**Brano estratto:**
■ ■ ■
“In un momento storico in cui abbiamo un milione di disoccupati in più rispetto al 2019, con le proiezioni per i prossimi due anni che vedono drammaticamente salire questi numeri fino a tre milioni di posti di lavoro in meno e un milione di partite iva che chiuderanno i battenti, pensare di introdurre un nuovo redditometro significa voler dare un colpo di grazia ai lavoratori autonomi che sono quelli che stanno pagando il prezzo più alto per gli effetti della crisi economica scaturita dalla pandemia”.
Così in una nota Eugenio Filograna, presidente del movimento Autonomi e Partite Iva, commenta la proposta in discussione in Parlamento relativa al nuovo redditometro.
Il redditometro
“Il redditometro parte da un pregiudizio culturale, burocratico e politico, di tutti i partiti e sindacati, anche datoriali, e di tutta la relativa classe dirigente, in base al quale la vera causa del mancato gettito tributario sia l’evasione fiscale e non una tassazione inadeguata accompagnata da una burocrazia persecutoria verso il cittadino ma soprattutto verso gli Autonomi e Partite iva”, spiega il presidente Filograna.
Per rilanciare l’economia, il movimento Autonomi e Partite Iva propone l’azzeramento della tassazione delle partite iva fino a 100 mila euro e l’introduzione di un’imposta pari al 2% onnicomprensiva per i reddito da 101 a 350 mila euro annui.
“In questo modo, con la riduzione dei costi malati della burocrazia italiana, si rilancerebbero i consumi e il Pil del Paese, contribuendo ad azzerare il lavoro nero e la disoccupazione”, osserva il presidente del movimento Autonomi e Partite Iva.
Per fare ciò “serve una riforma fiscale ma ancor prima una sanatoria equitativa, con la chiusura definitiva del contenzioso Stato cittadino. Il Governo vada in questa direzione e non avvii l’ennesima caccia alle streghe, con redditometri e calcoli presuntivi di reddito e patrimonio, pensando di recuperare denaro. Genererebbe solo malcontento, rabbia e scontri sociali”, conclude Filograna.
Redditometro al contrario
Viene da riflettere su un fatto: come mai non ci si adoperi allo stesso modo, con lo stesso entusiasmo e dedizione in alcune latitudini del Governo, per analizzare quella parte di cittadinanza che vive al di sotto delle sue possibilità e si faccia qualcosa proattivamente per aiutarla.
Sentiamo sempre le notizie andare in una unica direzione: alla ricerca del colpevole. Succede raramente che si senta qualche statista andare nella direzione della soluzione. I liberi professionisti, una buona o maggior parte, lotta nel quotidiano per reggere “la baracca”. La responsabilità sui dipendenti e collaboratori, la voglia di rilanciarsi, magari di assumere, e lo Stato dall’altra parte della barricata che potrebbe pensare ai modo migliori per affiancarli nell’arduo compito.
Il “redditometro al contrario” funzionerebbe così, allora: si andrebbe a fare un’analisi su quanto dichiarato, quanto speso nella propria attività, quanto dell’impegno profuso di dilegui in tasse e si valuti la differenza. Se il rimanente si dovesse rivelare troppo basso, si eliminerebbero le tasse in eccesso.
■ ■ ■
**Dati forniti:**
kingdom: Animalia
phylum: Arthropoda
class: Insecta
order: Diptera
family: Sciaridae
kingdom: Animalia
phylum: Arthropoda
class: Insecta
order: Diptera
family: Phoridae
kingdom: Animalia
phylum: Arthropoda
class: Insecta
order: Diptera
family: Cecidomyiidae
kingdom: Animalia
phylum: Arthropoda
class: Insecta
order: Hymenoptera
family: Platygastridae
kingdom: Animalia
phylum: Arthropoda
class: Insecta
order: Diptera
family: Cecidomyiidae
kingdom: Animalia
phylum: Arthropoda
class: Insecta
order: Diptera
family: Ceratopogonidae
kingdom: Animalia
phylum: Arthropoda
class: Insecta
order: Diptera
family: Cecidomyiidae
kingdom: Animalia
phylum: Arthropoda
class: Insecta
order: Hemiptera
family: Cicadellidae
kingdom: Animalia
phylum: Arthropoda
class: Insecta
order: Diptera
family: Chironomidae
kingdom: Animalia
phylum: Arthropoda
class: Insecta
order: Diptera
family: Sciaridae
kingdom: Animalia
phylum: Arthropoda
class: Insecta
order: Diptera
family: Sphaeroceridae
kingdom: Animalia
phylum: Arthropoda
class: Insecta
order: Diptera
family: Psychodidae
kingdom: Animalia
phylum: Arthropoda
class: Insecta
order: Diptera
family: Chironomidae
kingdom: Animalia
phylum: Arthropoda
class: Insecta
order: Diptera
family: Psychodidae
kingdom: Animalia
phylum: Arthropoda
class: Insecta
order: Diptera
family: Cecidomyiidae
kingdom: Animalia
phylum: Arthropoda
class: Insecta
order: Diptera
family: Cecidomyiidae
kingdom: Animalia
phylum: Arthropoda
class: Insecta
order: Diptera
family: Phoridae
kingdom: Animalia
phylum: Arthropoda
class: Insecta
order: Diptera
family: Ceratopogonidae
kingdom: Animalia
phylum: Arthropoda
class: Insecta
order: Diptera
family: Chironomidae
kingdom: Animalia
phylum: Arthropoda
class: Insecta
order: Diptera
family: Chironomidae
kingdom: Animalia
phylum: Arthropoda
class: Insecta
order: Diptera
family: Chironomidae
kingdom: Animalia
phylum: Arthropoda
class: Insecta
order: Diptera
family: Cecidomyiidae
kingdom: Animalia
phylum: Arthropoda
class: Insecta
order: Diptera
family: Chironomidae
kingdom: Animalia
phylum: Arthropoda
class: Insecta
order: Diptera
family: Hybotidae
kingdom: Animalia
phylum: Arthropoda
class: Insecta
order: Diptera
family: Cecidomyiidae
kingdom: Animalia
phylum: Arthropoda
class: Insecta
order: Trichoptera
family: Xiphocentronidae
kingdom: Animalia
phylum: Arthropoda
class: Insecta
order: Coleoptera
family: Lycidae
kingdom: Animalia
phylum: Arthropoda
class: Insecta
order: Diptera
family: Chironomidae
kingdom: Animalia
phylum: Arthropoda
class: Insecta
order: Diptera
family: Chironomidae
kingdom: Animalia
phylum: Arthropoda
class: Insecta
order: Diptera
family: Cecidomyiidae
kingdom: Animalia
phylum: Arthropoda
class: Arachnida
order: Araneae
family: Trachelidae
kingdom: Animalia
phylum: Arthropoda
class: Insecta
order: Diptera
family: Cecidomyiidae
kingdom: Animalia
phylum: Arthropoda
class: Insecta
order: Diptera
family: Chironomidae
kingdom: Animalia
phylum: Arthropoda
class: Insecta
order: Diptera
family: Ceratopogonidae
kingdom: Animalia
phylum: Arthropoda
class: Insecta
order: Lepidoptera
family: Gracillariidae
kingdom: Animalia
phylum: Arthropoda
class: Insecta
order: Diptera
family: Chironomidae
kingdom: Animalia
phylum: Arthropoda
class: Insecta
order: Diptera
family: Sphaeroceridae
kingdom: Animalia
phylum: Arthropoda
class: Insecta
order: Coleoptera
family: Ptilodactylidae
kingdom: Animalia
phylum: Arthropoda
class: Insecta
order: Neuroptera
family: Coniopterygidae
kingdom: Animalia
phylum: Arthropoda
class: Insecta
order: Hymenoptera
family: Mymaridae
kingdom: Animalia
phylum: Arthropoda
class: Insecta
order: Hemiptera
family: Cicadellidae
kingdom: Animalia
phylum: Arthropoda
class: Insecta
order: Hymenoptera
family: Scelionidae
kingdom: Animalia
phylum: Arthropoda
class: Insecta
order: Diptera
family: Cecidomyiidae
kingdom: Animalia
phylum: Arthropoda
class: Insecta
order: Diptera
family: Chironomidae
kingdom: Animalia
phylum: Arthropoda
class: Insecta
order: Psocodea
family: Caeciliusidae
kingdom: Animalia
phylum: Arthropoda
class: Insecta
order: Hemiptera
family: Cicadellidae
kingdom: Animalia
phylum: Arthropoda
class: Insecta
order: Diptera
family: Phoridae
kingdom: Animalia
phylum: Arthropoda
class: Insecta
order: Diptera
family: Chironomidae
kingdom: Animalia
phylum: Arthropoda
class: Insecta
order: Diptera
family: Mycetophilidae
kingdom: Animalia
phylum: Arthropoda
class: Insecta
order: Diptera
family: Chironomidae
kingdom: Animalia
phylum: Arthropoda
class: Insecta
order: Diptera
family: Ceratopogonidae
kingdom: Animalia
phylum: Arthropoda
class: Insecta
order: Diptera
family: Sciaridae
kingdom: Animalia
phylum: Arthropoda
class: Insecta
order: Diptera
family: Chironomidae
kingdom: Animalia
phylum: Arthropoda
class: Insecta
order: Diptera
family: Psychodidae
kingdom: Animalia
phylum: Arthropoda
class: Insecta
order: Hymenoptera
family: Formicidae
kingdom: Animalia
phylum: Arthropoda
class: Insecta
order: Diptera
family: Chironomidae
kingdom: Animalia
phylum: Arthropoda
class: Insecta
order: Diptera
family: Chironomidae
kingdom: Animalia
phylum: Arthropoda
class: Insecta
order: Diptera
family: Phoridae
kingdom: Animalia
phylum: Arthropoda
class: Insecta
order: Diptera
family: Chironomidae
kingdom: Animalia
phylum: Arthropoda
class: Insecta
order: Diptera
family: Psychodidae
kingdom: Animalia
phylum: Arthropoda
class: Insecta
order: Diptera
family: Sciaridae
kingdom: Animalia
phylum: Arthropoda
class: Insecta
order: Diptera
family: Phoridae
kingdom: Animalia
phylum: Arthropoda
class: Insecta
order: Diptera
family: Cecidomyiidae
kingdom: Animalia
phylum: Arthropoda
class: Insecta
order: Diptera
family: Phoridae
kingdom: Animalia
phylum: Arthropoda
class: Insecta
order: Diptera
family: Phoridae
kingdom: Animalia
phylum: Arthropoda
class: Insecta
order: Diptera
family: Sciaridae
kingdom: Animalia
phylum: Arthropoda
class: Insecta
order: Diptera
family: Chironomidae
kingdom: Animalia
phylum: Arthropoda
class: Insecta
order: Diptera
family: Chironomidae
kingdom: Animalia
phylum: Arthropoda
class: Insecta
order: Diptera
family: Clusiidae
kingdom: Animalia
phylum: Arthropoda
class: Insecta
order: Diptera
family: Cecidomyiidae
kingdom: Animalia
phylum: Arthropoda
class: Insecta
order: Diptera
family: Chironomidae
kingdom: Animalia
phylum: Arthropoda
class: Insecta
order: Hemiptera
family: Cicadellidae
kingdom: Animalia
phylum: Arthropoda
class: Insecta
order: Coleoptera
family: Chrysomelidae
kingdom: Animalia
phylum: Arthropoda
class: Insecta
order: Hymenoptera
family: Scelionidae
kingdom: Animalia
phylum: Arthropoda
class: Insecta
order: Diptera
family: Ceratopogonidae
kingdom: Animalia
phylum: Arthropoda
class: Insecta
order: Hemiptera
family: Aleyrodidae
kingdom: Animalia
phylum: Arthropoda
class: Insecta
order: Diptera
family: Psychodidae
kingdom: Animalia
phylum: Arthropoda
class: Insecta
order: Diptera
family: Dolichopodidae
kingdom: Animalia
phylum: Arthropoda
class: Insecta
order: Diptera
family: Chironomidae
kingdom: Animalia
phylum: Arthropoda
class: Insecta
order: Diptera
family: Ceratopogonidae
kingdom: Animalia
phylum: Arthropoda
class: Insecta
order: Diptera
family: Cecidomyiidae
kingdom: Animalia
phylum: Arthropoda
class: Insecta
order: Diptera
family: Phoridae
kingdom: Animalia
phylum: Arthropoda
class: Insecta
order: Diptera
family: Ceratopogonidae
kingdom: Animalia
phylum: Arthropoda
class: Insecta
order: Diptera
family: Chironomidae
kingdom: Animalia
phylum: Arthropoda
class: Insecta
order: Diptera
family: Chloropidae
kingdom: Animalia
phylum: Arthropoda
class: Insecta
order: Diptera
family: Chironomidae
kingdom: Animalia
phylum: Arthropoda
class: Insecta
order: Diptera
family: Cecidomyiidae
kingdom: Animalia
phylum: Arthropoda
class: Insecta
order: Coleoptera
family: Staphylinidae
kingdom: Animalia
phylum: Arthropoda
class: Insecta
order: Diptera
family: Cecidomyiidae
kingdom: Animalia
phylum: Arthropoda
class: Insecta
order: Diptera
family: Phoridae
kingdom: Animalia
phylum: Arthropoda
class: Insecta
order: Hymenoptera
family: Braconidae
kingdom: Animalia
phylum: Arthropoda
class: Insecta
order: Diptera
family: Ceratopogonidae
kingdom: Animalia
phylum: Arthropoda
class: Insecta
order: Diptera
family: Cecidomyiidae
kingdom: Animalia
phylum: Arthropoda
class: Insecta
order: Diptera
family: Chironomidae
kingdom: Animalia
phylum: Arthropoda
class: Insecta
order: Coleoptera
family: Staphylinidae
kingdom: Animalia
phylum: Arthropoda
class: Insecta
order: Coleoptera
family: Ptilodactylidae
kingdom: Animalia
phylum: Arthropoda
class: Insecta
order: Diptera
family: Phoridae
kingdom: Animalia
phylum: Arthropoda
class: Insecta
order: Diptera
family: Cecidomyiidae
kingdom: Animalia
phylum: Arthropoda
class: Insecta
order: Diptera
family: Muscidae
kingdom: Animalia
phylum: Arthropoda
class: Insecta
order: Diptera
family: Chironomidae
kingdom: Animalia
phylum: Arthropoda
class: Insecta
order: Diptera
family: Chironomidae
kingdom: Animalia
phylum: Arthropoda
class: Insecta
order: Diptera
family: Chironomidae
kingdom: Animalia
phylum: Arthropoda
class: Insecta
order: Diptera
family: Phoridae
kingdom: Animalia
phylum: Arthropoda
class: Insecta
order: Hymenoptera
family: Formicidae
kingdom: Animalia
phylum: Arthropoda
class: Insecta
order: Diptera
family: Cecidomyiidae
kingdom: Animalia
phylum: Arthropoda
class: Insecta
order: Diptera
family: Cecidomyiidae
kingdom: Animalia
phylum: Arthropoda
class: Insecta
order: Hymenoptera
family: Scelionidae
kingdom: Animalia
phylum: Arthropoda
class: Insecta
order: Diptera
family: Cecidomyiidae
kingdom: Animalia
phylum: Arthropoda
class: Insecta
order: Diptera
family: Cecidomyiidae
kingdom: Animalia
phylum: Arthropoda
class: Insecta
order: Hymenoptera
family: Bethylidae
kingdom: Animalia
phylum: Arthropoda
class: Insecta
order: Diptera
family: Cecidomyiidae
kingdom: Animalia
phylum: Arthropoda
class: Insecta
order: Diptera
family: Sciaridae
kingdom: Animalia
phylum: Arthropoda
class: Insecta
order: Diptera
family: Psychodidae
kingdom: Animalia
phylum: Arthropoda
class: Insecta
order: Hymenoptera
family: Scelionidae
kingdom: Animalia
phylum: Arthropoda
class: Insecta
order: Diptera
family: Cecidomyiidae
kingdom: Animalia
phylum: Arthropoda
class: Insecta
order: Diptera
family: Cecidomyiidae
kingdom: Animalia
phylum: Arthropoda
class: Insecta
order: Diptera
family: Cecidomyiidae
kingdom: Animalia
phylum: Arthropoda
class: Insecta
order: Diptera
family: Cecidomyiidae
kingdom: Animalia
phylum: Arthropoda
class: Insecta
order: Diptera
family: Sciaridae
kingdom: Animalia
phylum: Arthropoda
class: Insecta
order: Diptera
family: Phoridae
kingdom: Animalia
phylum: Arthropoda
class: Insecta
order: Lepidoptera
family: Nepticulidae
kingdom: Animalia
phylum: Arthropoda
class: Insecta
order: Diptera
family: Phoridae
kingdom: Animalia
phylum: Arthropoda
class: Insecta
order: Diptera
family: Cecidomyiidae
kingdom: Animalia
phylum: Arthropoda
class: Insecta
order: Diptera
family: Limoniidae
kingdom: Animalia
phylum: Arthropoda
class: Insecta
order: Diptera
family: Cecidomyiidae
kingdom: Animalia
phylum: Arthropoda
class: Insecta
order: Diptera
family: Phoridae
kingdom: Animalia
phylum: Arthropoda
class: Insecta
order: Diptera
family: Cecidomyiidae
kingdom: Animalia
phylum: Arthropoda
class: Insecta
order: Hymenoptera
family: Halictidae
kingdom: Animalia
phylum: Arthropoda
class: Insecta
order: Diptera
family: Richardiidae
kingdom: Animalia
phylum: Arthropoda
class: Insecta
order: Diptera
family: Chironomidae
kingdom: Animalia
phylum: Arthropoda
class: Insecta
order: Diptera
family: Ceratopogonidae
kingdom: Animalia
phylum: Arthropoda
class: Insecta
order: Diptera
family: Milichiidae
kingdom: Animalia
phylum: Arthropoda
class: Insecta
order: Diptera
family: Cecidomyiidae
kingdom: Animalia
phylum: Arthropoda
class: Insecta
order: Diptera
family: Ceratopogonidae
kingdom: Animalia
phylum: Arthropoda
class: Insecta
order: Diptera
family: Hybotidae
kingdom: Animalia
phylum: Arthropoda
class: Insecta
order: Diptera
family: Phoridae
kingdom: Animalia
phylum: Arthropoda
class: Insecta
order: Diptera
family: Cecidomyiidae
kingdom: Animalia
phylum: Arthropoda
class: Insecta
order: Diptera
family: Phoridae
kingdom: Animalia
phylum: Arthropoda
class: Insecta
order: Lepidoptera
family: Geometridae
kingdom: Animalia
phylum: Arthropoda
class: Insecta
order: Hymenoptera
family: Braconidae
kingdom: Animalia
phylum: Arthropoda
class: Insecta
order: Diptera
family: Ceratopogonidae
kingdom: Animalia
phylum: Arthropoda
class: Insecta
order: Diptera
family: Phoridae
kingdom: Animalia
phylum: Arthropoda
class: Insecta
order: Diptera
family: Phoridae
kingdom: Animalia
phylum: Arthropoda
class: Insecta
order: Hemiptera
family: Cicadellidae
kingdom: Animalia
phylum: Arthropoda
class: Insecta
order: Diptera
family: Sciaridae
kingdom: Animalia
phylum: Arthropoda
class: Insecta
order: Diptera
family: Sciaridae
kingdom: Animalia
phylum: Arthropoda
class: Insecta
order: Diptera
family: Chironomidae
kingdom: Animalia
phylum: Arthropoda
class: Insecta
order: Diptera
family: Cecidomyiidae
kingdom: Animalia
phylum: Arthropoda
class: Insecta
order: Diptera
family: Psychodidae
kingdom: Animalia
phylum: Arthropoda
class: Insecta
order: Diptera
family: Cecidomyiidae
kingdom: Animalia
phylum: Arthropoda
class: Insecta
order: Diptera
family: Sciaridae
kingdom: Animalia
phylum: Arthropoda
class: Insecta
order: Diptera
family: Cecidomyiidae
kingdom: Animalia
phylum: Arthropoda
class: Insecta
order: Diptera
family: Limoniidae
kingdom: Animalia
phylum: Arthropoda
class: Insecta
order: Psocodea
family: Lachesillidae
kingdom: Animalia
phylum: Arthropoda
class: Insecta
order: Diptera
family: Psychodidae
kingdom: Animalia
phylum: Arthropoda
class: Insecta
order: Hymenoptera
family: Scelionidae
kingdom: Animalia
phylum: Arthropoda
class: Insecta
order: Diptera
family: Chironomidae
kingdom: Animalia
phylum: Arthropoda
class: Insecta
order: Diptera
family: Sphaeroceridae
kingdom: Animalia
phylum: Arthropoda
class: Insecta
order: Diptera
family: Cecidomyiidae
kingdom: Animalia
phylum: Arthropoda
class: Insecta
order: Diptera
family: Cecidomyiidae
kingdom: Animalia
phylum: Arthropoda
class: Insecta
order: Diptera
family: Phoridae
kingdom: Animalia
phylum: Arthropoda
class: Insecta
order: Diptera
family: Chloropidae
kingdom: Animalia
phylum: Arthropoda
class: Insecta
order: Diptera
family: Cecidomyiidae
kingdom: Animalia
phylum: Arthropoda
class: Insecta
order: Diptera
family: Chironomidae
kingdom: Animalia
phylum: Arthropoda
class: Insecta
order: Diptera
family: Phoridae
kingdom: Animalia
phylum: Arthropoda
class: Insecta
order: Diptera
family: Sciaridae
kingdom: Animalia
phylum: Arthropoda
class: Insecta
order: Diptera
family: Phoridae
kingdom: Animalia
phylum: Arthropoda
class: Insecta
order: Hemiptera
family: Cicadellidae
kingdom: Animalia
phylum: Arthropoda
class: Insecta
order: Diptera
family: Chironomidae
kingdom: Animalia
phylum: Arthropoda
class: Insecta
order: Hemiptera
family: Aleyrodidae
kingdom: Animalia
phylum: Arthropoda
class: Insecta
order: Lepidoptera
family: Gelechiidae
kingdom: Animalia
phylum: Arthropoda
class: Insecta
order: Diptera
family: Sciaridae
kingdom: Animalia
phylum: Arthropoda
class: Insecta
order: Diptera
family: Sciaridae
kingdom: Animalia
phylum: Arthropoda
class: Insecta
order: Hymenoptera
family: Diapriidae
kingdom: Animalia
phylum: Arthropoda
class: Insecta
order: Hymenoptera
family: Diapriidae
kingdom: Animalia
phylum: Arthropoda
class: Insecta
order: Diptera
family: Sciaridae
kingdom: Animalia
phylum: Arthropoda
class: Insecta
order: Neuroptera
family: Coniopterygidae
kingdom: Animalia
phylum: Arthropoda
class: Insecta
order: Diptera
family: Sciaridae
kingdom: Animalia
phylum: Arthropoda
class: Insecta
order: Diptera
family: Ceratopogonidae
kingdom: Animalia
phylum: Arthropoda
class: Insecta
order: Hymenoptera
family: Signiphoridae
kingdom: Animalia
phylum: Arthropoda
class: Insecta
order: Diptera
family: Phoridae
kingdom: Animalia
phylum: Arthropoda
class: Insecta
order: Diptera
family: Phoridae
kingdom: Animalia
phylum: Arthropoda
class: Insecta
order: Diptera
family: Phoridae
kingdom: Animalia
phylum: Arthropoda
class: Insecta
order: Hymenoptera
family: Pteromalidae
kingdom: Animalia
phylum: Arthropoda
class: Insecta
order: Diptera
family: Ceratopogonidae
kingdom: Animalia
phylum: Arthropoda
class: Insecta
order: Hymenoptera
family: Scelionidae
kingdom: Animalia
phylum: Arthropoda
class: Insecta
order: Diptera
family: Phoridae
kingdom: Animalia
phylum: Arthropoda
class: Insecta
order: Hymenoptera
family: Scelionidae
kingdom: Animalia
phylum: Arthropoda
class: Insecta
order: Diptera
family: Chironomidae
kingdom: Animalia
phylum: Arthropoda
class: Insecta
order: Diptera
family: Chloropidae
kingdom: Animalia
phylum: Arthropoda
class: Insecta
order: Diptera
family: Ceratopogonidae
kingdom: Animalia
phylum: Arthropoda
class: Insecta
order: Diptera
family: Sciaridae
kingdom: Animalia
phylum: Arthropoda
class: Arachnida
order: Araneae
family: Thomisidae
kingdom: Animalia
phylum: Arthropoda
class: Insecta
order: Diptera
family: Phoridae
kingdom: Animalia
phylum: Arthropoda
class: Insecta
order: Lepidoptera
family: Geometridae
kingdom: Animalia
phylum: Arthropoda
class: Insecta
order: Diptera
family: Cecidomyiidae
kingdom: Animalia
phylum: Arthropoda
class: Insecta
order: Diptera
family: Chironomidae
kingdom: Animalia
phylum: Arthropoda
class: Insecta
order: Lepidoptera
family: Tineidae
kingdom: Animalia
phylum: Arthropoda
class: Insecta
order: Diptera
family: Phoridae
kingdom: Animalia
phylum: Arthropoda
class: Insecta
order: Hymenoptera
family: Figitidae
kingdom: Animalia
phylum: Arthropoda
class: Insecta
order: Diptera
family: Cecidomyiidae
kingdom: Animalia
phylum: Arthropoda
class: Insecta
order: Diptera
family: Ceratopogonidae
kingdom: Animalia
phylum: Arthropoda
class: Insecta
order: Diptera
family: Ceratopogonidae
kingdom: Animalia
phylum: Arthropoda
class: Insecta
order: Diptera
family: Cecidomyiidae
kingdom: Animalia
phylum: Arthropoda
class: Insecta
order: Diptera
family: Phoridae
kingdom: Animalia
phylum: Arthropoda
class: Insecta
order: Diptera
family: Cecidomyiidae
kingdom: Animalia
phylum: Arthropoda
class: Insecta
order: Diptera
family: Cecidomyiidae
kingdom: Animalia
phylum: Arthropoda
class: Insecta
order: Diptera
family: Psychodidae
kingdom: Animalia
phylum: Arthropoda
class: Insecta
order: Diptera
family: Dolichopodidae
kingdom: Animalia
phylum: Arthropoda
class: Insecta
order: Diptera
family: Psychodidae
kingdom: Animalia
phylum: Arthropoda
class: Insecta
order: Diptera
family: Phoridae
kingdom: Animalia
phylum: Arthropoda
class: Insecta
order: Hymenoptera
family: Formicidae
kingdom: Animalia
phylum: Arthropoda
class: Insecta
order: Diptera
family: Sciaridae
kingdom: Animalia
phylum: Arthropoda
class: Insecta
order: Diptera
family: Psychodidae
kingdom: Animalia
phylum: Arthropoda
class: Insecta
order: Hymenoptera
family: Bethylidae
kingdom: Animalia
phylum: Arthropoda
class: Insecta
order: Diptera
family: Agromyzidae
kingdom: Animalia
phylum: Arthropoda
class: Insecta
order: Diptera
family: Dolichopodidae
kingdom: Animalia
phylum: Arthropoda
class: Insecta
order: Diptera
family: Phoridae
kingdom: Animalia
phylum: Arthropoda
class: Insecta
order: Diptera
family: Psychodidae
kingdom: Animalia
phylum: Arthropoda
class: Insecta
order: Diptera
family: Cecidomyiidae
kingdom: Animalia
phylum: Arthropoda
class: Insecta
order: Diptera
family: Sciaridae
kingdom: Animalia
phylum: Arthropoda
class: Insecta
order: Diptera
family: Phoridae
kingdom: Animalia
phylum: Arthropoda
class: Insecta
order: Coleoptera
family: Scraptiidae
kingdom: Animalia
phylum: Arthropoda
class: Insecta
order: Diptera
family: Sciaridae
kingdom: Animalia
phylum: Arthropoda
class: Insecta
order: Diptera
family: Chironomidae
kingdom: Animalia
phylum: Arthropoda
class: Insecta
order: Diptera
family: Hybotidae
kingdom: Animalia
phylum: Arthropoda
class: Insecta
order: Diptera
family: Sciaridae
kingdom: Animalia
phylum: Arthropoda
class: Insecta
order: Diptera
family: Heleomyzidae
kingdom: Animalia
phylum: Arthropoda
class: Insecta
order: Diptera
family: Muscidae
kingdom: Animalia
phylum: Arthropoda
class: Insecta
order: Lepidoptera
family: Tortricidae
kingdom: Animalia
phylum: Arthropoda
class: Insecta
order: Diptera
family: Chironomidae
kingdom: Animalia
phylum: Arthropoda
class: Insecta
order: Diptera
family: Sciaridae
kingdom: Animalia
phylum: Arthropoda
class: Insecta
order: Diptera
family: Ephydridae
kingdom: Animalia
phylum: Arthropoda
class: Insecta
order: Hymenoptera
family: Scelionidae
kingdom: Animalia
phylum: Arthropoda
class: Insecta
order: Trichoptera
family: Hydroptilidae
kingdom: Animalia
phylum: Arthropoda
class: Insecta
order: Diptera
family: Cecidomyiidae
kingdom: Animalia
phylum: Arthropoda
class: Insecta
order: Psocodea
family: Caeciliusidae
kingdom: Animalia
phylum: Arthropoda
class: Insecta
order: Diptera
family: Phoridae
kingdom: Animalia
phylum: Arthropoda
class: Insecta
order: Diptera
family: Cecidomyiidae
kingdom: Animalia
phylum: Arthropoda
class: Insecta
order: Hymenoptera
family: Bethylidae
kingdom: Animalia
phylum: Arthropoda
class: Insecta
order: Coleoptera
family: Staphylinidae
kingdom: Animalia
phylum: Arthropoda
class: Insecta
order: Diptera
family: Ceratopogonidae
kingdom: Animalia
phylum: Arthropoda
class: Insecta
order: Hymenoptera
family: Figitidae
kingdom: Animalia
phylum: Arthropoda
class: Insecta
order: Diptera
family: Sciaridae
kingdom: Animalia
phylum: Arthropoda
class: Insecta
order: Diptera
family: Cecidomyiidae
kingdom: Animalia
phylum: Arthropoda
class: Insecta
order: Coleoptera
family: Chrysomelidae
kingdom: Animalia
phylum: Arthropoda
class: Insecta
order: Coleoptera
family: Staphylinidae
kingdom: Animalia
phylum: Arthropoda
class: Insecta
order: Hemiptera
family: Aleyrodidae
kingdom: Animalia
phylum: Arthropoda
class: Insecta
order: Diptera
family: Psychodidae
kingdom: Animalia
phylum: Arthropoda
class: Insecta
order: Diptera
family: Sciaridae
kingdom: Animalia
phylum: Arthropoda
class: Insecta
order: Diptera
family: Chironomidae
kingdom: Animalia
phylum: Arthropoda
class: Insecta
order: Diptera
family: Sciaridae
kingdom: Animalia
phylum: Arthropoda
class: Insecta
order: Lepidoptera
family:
■ ■ ■
**Istruzioni:**
[A] Riscrivi il tratto dell'articolo sul redditometro che va da "Per fare ciò" fino a "proattivamente per aiutarla.", mettendo "caccia al colpevole" al posto di "caccia alle streghe".
[B] Secondo l'articolo sul redditometro, quale imposta propone il movimento Autonomi e Partite Iva per i redditi da 101 a 350 mila euro annui?

**Soluzioni per esercizio:**
[A]
Per fare ciò “serve una riforma fiscale ma ancor prima una sanatoria equitativa, con la chiusura definitiva del contenzioso Stato cittadino. Il Governo vada in questa direzione e non avvii l’ennesima caccia al colpevole, con redditometri e calcoli presuntivi di reddito e patrimonio, pensando di recuperare denaro. Genererebbe solo malcontento, rabbia e scontri sociali”, conclude Filograna.
Redditometro al contrario
Viene da riflettere su un fatto: come mai non ci si adoperi allo stesso modo, con lo stesso entusiasmo e dedizione in alcune latitudini del Governo, per analizzare quella parte di cittadinanza che vive al di sotto delle sue possibilità e si faccia qualcosa proattivamente per aiutarla.

[B] Un'imposta onnicomprensiva pari al 2%.